Formula C3H6ClNO | ||
 | ||
Dimethylcarbamoyl chloride is a reagent for transferring a dimethylcarbonyl group to alcoholic or phenolic hydroxyl groups forming dimethyl carbamates, usually having pharmacological or pesticidal activities. Because of its high toxicity and its carcinogenic properties shown in animal experiments and presumably also in humans, dimethylcarbamoyl chloride can only be used under stringent safety precautions.
Contents
Production and occurrence
The production of dimethylcarbamoyl chloride from phosgene and dimethylamine (DMA) was reported as early as 1879 (reported as "Dimethylharnstoffchlorid" - dimethylurea chloride).
Dimethylcarbamoyl chloride can be produced in high yields (90%) at 275 °C by reacting phosgene with gaseous dimethylamine in a flow reactor. To suppress the formation of ureas excessive phosgene is used (in a 3:1 ratio).
The reaction can also be carried out at the laboratory scale with diphosgene or triphosgene and a aqueous dimethylamine solution in the two-phase system benzene+xylene/water in a stirred reactor with sodium hydroxide as an acid scavenger. However, considerably lower yields (56%) are achieved due to the hydrolysis sensitivity of dimethylcarbamoyl chloride .
Dimethylcarbamoyl chloride is also formed (together with methyl chloride) when reacting phosgene with trimethylamine.
A more recent process is based on dimethylamine chloride, which is converted practically quantitatively to dimethylcarbamoyl chloride on a palladium catalyst under pressure with carbon monoxide at room temperature.

* * * * * * * * *

§ PROBLEM TO WORK ON
Continue the article on dimethylcarbamoyl chloride, starting right after its last sentence about the palladium-catalyzed process.

* * * * * * * * *

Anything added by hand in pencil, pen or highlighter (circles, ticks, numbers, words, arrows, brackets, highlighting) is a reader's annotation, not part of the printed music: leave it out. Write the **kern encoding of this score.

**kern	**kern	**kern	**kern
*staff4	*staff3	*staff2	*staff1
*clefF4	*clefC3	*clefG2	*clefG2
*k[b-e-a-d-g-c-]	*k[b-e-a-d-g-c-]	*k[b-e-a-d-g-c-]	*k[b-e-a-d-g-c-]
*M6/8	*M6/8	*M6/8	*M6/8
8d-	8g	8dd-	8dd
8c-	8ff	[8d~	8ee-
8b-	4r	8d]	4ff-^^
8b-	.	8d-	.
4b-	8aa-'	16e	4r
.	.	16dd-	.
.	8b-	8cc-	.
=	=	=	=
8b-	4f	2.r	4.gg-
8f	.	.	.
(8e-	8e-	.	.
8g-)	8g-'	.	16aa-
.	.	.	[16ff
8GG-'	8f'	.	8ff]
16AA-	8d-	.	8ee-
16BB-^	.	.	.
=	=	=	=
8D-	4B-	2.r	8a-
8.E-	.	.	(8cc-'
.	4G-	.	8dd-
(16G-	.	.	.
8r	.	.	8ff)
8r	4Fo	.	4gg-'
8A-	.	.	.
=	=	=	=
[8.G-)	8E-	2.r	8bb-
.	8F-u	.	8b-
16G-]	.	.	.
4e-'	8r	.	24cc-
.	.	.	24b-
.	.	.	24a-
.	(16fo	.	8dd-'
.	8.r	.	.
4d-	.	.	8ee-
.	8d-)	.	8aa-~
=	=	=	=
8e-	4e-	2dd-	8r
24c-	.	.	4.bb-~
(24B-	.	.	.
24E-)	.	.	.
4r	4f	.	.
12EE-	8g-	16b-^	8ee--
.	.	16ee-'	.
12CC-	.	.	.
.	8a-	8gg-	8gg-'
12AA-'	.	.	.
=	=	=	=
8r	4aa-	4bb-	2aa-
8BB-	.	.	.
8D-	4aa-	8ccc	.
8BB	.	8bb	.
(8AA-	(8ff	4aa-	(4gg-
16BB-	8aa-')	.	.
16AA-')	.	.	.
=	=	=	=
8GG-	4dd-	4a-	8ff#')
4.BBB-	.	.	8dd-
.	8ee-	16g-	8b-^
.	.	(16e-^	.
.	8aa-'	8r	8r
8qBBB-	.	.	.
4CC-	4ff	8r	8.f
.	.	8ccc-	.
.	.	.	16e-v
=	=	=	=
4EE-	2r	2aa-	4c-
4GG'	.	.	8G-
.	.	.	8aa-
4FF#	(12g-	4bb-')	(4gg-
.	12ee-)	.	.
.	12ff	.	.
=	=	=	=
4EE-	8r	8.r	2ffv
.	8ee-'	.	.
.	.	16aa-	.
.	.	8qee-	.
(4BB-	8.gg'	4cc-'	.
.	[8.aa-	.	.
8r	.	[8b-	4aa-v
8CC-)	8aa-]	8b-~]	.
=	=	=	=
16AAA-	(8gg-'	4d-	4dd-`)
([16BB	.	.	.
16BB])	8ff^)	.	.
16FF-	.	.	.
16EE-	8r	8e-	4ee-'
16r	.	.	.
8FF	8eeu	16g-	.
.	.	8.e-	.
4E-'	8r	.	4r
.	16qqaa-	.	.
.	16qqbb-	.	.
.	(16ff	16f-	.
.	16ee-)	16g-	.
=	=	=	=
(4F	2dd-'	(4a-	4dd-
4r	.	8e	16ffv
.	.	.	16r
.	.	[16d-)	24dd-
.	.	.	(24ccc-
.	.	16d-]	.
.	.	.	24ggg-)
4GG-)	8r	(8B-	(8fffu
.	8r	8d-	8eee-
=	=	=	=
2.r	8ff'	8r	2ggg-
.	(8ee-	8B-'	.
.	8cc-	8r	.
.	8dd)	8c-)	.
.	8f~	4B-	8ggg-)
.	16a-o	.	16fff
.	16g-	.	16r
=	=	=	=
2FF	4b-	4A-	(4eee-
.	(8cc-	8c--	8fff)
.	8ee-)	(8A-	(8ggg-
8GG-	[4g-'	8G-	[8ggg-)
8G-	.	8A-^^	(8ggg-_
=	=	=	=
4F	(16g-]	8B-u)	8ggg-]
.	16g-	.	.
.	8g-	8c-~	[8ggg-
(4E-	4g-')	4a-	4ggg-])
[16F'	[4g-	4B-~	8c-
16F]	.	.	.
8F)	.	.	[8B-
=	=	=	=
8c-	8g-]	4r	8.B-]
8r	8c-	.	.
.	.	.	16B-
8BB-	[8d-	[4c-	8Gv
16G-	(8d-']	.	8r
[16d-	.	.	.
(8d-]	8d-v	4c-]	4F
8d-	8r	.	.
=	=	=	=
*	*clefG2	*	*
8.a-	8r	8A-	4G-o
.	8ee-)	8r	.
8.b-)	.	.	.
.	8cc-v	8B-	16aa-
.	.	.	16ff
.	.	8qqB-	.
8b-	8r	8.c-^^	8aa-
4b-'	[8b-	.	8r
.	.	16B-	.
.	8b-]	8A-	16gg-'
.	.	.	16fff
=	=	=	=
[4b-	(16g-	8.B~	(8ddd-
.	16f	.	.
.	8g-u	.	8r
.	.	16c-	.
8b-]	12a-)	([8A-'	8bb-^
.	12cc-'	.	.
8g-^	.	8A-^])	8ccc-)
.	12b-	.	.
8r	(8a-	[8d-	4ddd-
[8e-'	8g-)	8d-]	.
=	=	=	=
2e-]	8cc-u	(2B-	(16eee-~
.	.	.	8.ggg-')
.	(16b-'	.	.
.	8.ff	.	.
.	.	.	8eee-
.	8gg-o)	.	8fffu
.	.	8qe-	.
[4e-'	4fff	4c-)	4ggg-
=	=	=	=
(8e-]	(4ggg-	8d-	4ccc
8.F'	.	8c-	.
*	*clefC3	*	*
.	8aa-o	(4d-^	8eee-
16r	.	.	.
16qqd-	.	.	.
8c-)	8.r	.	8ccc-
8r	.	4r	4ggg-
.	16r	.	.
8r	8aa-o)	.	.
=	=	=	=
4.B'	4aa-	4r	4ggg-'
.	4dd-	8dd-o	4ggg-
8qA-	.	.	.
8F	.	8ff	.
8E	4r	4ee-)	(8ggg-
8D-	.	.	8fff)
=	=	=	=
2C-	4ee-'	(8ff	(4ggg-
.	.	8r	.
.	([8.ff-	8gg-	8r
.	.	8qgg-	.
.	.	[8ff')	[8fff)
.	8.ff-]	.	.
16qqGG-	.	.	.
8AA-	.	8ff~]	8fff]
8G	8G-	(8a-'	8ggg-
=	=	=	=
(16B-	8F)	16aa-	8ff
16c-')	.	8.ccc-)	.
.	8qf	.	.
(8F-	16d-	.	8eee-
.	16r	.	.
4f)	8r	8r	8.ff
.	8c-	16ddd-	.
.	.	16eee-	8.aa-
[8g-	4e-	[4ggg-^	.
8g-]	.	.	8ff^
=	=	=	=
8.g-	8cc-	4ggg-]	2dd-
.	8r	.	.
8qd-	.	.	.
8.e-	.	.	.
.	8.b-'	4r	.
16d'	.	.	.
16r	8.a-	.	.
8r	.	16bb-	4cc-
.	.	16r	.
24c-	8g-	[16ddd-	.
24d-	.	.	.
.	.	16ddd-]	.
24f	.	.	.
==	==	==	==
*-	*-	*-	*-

* * * * * * * * *

§ WRITTEN RESPONSE
Dicarbamoyl chloride can also be formed in small amounts (0-20 ppm) from dimethylformamide (DMF) in the Vilsmeier-Haack reaction or when DMF is used as a catalyst in the reaction of carboxylic acids with thionyl chloride to the corresponding carboxylic acid chlorides.
The tendency towards dicarbamoyl chloride formation depends on the chlorination reagent (thionyl chloride> oxalyl chloride> phosphorus oxychloride) and is higher in the presence of a base. However, dicarbamoyl chloride hydrolyses very quickly to dimethylamine, hydrochloric acid and carbon dioxide (with a half-life of about 6 minutes at 0 °C) so that less than 3 ppm of dicarbamoyl chloride are found in the Vilsmeier product after aqueous work-up.
Properties
Dimethylcarbamoyl chloride is a clear, colorless, corrosive and flammable liquid with a pungent odor and a tear-penetrating effect, which decomposes rapidly in water. Because of its unpleasant, toxic, mutagenic and carcinogenic properties it has to be used under extreme precautions.
Dimethylcarbamoyl chloride behaves like an acid chloride whose chlorine atom can be exchanged for other nucleophiles. Therefore, it reacts with alcohols, phenols and oximes to the corresponding N, N-dimethylcarbamates, with thiols to thiolourethanes, with amines and hydroxylamine to substituted ureas, and with imidazoles and triazoles to carbamoylazoles.
Dimethylcarbamoyl chloride is less reactive and less selective to substrates with multiple nucleophilic centers than conventional acid chlorides.
Unsaturated conjugated aldehydes such as (2E)-butenal react with dimethylcarbamoyl chloride forming dienyl carbamates, which can be used as dienes in Diels-Alder reactions.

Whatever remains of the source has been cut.